**ACTIVITY**
Recast the lines from the one containing "Colore naturale bambola" through the last line of the material, inclusive, as a numbered list that skips blank lines. Leave the pictures out of your answer.

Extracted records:
-- Opening Marker --

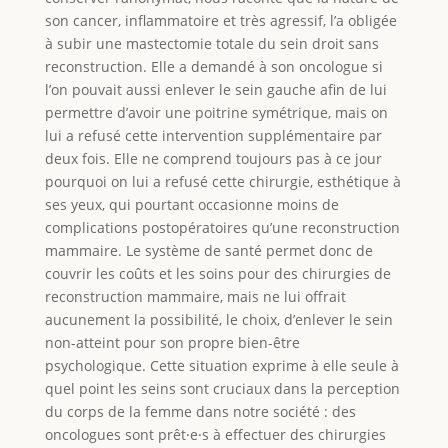
son cancer, inflammatoire et très agressif, l’a obligée
à subir une mastectomie totale du sein droit sans
reconstruction. Elle a demandé à son oncologue si
l’on pouvait aussi enlever le sein gauche afin de lui
permettre d’avoir une poitrine symétrique, mais on
lui a refusé cette intervention supplémentaire par
deux fois. Elle ne comprend toujours pas à ce jour
pourquoi on lui a refusé cette chirurgie, esthétique à
ses yeux, qui pourtant occasionne moins de
complications postopératoires qu’une reconstruction
mammaire. Le système de santé permet donc de
couvrir les coûts et les soins pour des chirurgies de
reconstruction mammaire, mais ne lui offrait
aucunement la possibilité, le choix, d’enlever le sein
non-atteint pour son propre bien-être
psychologique. Cette situation exprime à elle seule à
quel point les seins sont cruciaux dans la perception
du corps de la femme dans notre société : des
oncologues sont prêt⸱e⸱s à effectuer des chirurgies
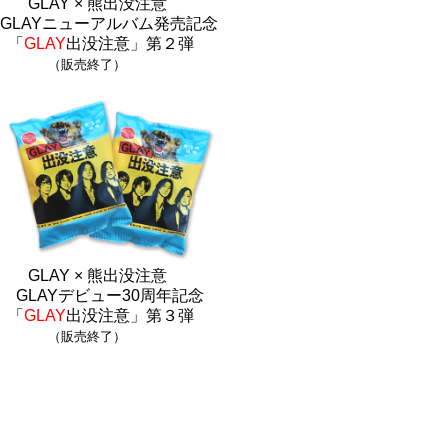
GLAY × 熊出没注意
GLAYニューアルバム発売記念
「
GLAY
出没注意」第２弾
（販売終了）
GLAY × 熊出没注意
GLAYデビュー30周年記念
「
GLAY
出没注意」第３弾
（販売終了）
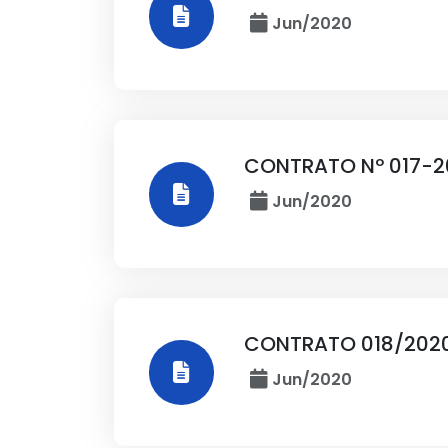
Jun/2020
CONTRATO Nº 017-20
Jun/2020
CONTRATO 018/202
Jun/2020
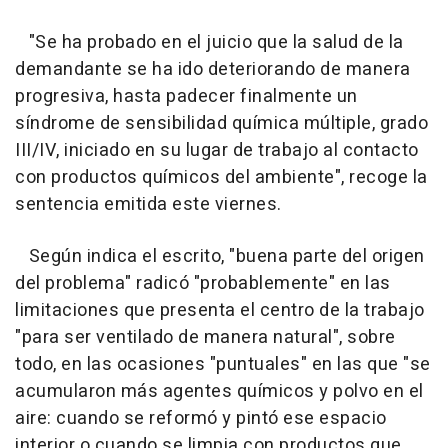
"Se ha probado en el juicio que la salud de la
demandante se ha ido deteriorando de manera
progresiva, hasta padecer finalmente un
síndrome de sensibilidad química múltiple, grado
III/IV, iniciado en su lugar de trabajo al contacto
con productos químicos del ambiente", recoge la
sentencia emitida este viernes.
Según indica el escrito, "buena parte del origen
del problema" radicó "probablemente" en las
limitaciones que presenta el centro de la trabajo
"para ser ventilado de manera natural", sobre
todo, en las ocasiones "puntuales" en las que "se
acumularon más agentes químicos y polvo en el
aire: cuando se reformó y pintó ese espacio
interior o cuando se limpia con productos que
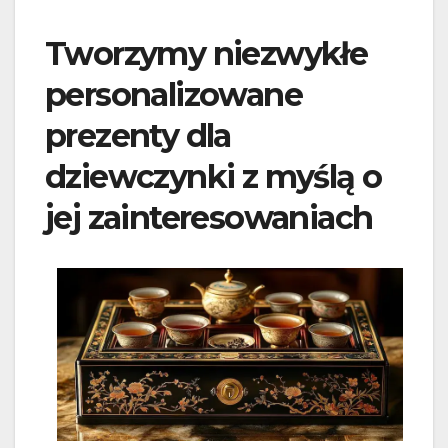
Tworzymy niezwykłe
personalizowane
prezenty dla
dziewczynki z myślą o
jej zainteresowaniach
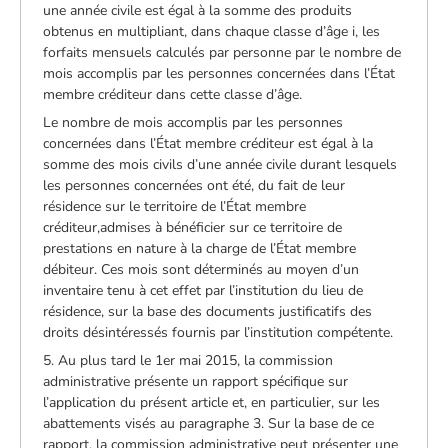
une année civile est égal à la somme des produits
obtenus en multipliant, dans chaque classe d’âge i, les
forfaits mensuels calculés par personne par le nombre de
mois accomplis par les personnes concernées dans l’État
membre créditeur dans cette classe d’âge.
Le nombre de mois accomplis par les personnes
concernées dans l’État membre créditeur est égal à la
somme des mois civils d’une année civile durant lesquels
les personnes concernées ont été, du fait de leur
résidence sur le territoire de l’État membre
créditeur,admises à bénéficier sur ce territoire de
prestations en nature à la charge de l’État membre
débiteur. Ces mois sont déterminés au moyen d’un
inventaire tenu à cet effet par l’institution du lieu de
résidence, sur la base des documents justificatifs des
droits désintéressés fournis par l’institution compétente.
5. Au plus tard le 1er mai 2015, la commission
administrative présente un rapport spécifique sur
l’application du présent article et, en particulier, sur les
abattements visés au paragraphe 3. Sur la base de ce
rapport, la commission administrative peut présenter une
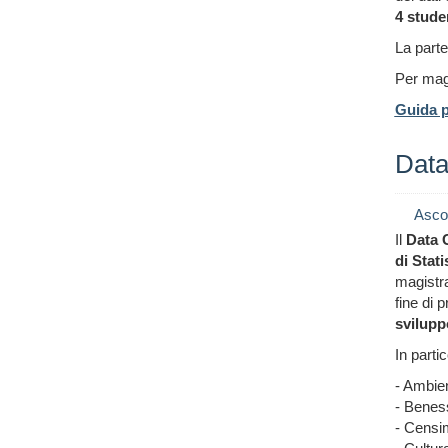
4 stude
La part
Per magg
Guida p
Data
Asco
Il
Data 
di Stati
magistral
fine di 
svilupp
In partic
- Ambien
- Beness
- Censi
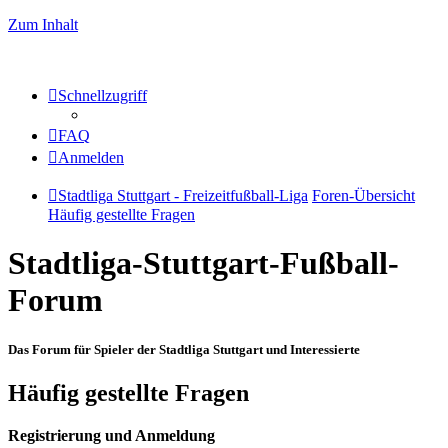
Zum Inhalt
Schnellzugriff
FAQ
Anmelden
Stadtliga Stuttgart - Freizeitfußball-Liga
Foren-Übersicht
Häufig gestellte Fragen
Stadtliga-Stuttgart-Fußball-
Forum
Das Forum für Spieler der Stadtliga Stuttgart und Interessierte
Häufig gestellte Fragen
Registrierung und Anmeldung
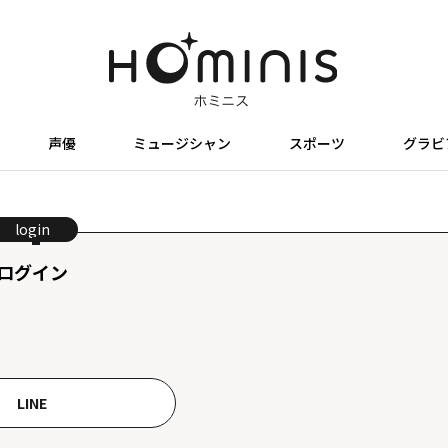
声優
ミュージシャン
スポーツ
グラビ
login
ログイン
LINE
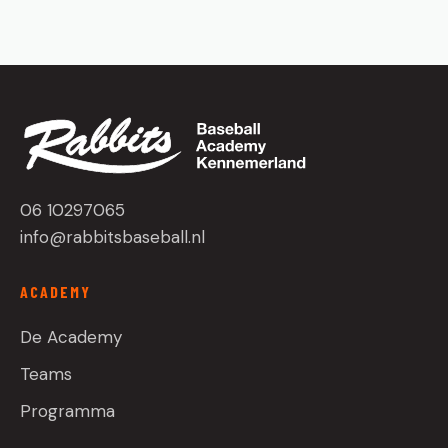
06 10297065
info@rabbitsbaseball.nl
ACADEMY
De Academy
Teams
Programma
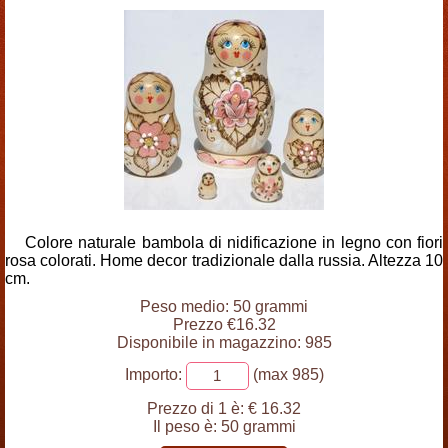
Colore naturale bambola di nidificazione in legno con fiori
rosa colorati. Home decor tradizionale dalla russia. Altezza 10
cm.
Peso medio: 50 grammi
Prezzo €16.32
Disponibile in magazzino: 985
Importo:
(max 985)
Prezzo di 1 è:
€ 16.32
Il peso è:
50 grammi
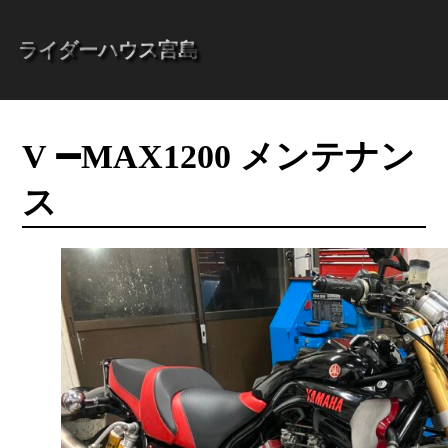
ライダーハウス宮島
V ➖MAX1200 メンテナン
ス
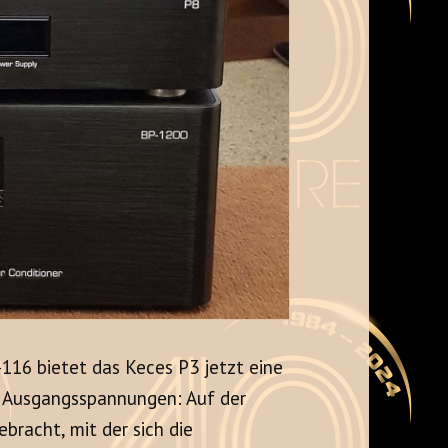
116 bietet das Keces P3 jetzt eine
r Ausgangsspannungen: Auf der
bracht, mit der sich die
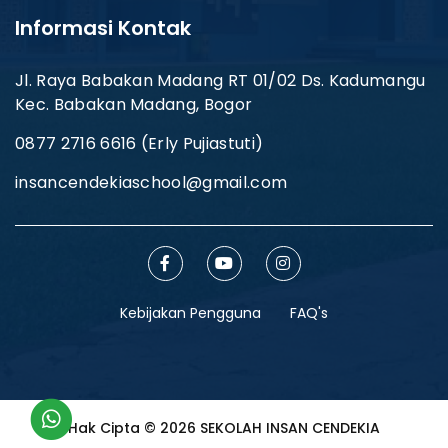
Informasi Kontak
Jl. Raya Babakan Madang RT 01/02 Ds. Kadumangu
Kec. Babakan Madang, Bogor
0877 2716 6616 (Erly Pujiastuti)
insancendekiaschool@gmail.com
Kebijakan Pengguna
FAQ's
Hak Cipta © 2026 SEKOLAH INSAN CENDEKIA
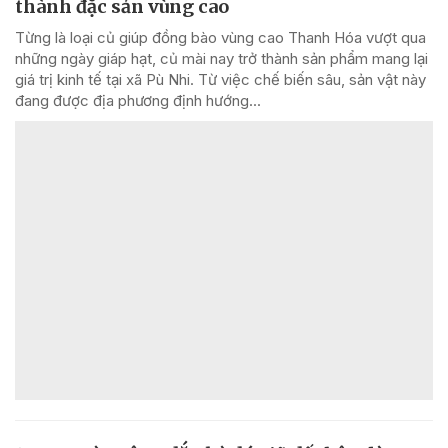
thành đặc sản vùng cao
Từng là loại củ giúp đồng bào vùng cao Thanh Hóa vượt qua
những ngày giáp hạt, củ mài nay trở thành sản phẩm mang lại
giá trị kinh tế tại xã Pù Nhi. Từ việc chế biến sâu, sản vật này
đang được địa phương định hướng...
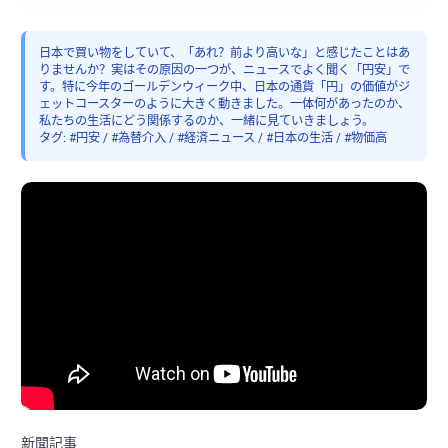
日本で買い物をしていて、「あれ？前より高いな」と感じたことはあ
りませんか？実はその原因の一つが、ニュースでよく聞く「円安」で
す。特に今年のゴールデンウィーク中、日本の通貨「円」の価値がジ
ェットコースターのように大きく動きました。一体何があったのか、
私たちの生活にどう関係するのか、一緒に見ていきましょう。
タグ: #円安 / #為替介入 / #経済ニュース / #日本の生活 / #物価高
新聞記事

-- Closing Marker --

**COMPLETED EXERCISE**
1. Colore naturale bambola di nidificazione in legno con fiori
2. rosa colorati. Home decor tradizionale dalla russia. Altezza 10
3. cm.
4. Peso medio: 50 grammi
5. Prezzo €16.32
6. Disponibile in magazzino: 985
7. Importo:
8. (max 985)
9. Prezzo di 1 è:
10. € 16.32
11. Il peso è:
12. 50 grammi
13. ライダーハウス宮島
14. V ➖MAX1200 メンテナン
15. ス
16. 116 bietet das Keces P3 jetzt eine
17. r Ausgangsspannungen: Auf der
18. bracht, mit der sich die
19. Informasi Kontak
20. Jl. Raya Babakan Madang RT 01/02 Ds. Kadumangu
21. Kec. Babakan Madang, Bogor
22. 0877 2716 6616 (Erly Pujiastuti)
23. insancendekiaschool@gmail.com
24. Kebijakan Pengguna
25. FAQ's
26. Hak Cipta © 2026 SEKOLAH INSAN CENDEKIA
27. thành đặc sản vùng cao
28. Từng là loại củ giúp đồng bào vùng cao Thanh Hóa vượt qua
29. những ngày giáp hạt, củ mài nay trở thành sản phẩm mang lại
30. giá trị kinh tế tại xã Pù Nhi. Từ việc chế biến sâu, sản vật này
31. đang được địa phương định hướng...
32. 日本で買い物をしていて、「あれ？前より高いな」と感じたことはあ
33. りませんか？実はその原因の一つが、ニュースでよく聞く「円安」で
34. す。特に今年のゴールデンウィーク中、日本の通貨「円」の価値がジ
35. ェットコースターのように大きく動きました。一体何があったのか、
36. 私たちの生活にどう関係するのか、一緒に見ていきましょう。
37. タグ: #円安 / #為替介入 / #経済ニュース / #日本の生活 / #物価高
38. 新聞記事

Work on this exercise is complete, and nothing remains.